When we think hand sex, we usually think movement — rapid circling of the clit, firm stroking of a cock. Try, instead, just laying your hand over your partner's genitals, maybe squeezing a little, maybe fluttering your fingers. Look into their eyes. Tell them a sexy story, or ask them to tell you what they’re thinking. Let the warmth and pressure from your hand arouse your playmate, and let the feel of their genitals under your sensitive fingers excite you too.

Don't Limit Yourself to Your Hands

As you engage in hand sex, be creative and get other body parts in on the action. Caress or tickle your partner with your hair, toes, the sole of your foot, or the fingers and nails of your other hand. Toys can also enhance your hand sex play.

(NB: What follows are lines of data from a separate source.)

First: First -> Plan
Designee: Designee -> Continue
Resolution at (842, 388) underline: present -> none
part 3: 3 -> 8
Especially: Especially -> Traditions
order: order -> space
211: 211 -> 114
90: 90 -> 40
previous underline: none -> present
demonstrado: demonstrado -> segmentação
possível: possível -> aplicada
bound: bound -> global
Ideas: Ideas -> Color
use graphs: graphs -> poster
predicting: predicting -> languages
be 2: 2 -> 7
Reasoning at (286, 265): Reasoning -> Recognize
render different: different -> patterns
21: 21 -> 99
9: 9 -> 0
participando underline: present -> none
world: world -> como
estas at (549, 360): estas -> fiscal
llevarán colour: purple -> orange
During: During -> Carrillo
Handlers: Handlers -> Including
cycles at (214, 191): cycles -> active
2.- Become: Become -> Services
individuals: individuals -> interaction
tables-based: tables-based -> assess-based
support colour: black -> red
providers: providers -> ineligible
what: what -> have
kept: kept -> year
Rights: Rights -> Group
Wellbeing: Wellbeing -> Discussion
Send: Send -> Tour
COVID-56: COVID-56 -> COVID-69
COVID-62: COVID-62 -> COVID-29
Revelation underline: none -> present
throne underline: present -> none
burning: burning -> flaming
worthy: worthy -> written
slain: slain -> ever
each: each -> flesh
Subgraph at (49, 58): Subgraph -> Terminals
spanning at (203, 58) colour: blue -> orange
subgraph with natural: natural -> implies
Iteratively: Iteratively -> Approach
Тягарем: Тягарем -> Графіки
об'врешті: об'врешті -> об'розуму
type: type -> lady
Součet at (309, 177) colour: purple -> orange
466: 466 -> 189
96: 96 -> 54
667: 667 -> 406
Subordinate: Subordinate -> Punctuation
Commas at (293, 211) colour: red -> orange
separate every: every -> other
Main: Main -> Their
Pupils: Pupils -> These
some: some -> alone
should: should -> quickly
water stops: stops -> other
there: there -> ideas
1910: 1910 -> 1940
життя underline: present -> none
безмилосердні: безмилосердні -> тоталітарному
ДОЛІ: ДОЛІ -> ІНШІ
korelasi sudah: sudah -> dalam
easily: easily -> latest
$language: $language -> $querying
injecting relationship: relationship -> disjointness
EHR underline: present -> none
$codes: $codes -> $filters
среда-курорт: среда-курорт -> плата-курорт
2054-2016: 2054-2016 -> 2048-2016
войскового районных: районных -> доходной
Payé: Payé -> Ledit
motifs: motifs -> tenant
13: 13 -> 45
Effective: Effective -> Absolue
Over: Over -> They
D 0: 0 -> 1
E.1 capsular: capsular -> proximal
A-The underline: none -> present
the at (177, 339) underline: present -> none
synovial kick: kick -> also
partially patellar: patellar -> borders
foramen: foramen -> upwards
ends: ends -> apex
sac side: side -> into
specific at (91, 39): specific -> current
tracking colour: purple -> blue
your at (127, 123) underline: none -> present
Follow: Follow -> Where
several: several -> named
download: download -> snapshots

A toy with moving parts, like a rabbit style vibe or the Stronic, does the movement for you, leaving your hands free to roam. Vibrators are not known to cause permanent damage to healthy nerves, but if you have any sort of nerve damage, you should check with your healthcare provider about whether a buzzing vibrator will cause problems. Similarly, if holding a vibe causes you pain, stop. If you have access to a sex toy shop where they let you handle the toys, you could experiment to see which ones have less vibration in the handle and are easier for you to hold. Is grip an issue for you when playing with a penis? If you need something bigger to wrap your hand around, a penis sleeve might be the answer. A sleeve like this one will give you something squishy to hold, and these sleeves have firm plastic cases for better grip. Lube can also add more sensation to your touch, meaning your fingers don’t have to work as hard.

If It Starts to Hurt, You Can Choose to Stop

If you feel pain or numbness in your fingers, or your wrist is cramping, it’s usually a good idea to stop whatever you’re doing that might be making that happen. Then again, sometimes if you're majorly turned on you might decide to push through the pain. The decision to perservere needs to be a conscious one, though. You do not have to grin and bear it. I said it above, but it bears repeating: You don’t have to bring anyone to orgasm with your hands. In other words, you don’t owe them an orgasm. No matter how much the other person is enjoying themselves, it doesn’t mean you have to be uncomfortable. It’s your choice.

Remember, sex is all play, and it should be fun.